# Insulation behind shower walls



## Nealtw (Jun 22, 2017)

If you run AC in the summer you might want it there.


----------



## ktownskier (Aug 22, 2018)

I would suggest checking your local building codes to see what they have. Just because they didn't do it in the 60's, doesn't mean it isn't required today. 

Regarding the new CBU from Hardie, you do have to seal the joints and any perforations. (Like screws and nails). 
Joints and Penetrations
• Seal fixture penetrations, plumbing penetrations and abutments to dissimilar
materials with flexible sealant (see “Materials Required”).
• Fill all joints with mortar (see “Materials Required”). While mortar is still
workable, embed minimum 2 in. wide high-strength alkali-resistant glass
fiber tape in the mortar and level.
• Do not use all-purpose joint compound or paper tape.
• When complete waterproofing is required, seal all joints, edges and fastener
penetrations with a liquid waterproofing membrane. Follow the liquid
waterproofing membrane manufacturer application instructions.

I am planning on using Redguard as half of my wall is greenboard and the rest is the new Kerdiboard. And for the joints, I plan on using Kerdi Band. Better to be safe than sorry. 

As for insulation, I was planning on using rockwool insulation as it is naturally moisture and mold resistant. Vermin also doesn't like it. Besides, why not insulate?

If you can, build a bigger shower, 36"x36" shower is kind of small. But if you can't, well, you were used to it before.


----------



## stardogFB (Feb 8, 2019)

Thanks for the quick replies from both of you. Since we live in the Houston area I can pretty much guarantee the A/C is often on in the summer.  I will go ahead an insulate, especially since its such a small area to cover anyway.
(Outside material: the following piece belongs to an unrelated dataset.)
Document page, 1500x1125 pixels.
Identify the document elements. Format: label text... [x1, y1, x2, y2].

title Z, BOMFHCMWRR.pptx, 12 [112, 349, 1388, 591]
Regarding the Hydro Defense cement board, agree on covering all seams and penetrations before tiling, per manufacturer instructions. As far as the base, if I could go bigger I would. But I'm gaining a few more inches of floor space since I am replacing the current neo-angle configuration with 36" square base. You take what you can get.


----------



## chandler48 (Jun 5, 2017)

It's a good idea to insulate. Here, we gathered up 3 ea. 55 gallon drum liners of insulation that squirrels had pulled from the wall to make nests under the tub we removed 

Then we go back in with Roxul. Waterproof, fireproof, vermin proof, mold proof and needs no vapor barrier.


----------